» PROBLEM:
Copy out every entry that follows, without a single picture.

(Beginning of DATA EXTRACT)

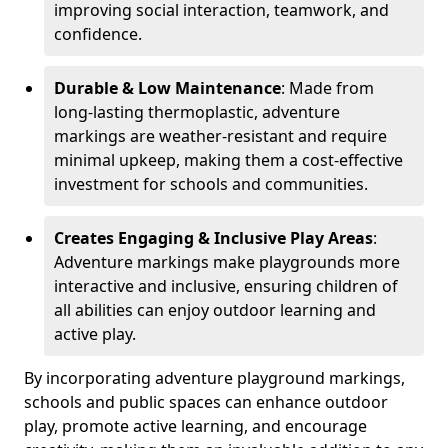
improving social interaction, teamwork, and
confidence.
Durable & Low Maintenance
: Made from
long-lasting thermoplastic, adventure
markings are weather-resistant and require
minimal upkeep, making them a cost-effective
investment for schools and communities.
Creates Engaging & Inclusive Play Areas
:
Adventure markings make playgrounds more
interactive and inclusive, ensuring children of
all abilities can enjoy outdoor learning and
active play.
By incorporating adventure playground markings,
schools and public spaces can enhance outdoor
play, promote active learning, and encourage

(End of DATA EXTRACT)

» THE ANSWER:
improving social interaction, teamwork, and
confidence.
Durable & Low Maintenance
: Made from
long-lasting thermoplastic, adventure
markings are weather-resistant and require
minimal upkeep, making them a cost-effective
investment for schools and communities.
Creates Engaging & Inclusive Play Areas
:
Adventure markings make playgrounds more
interactive and inclusive, ensuring children of
all abilities can enjoy outdoor learning and
active play.
By incorporating adventure playground markings,
schools and public spaces can enhance outdoor
play, promote active learning, and encourage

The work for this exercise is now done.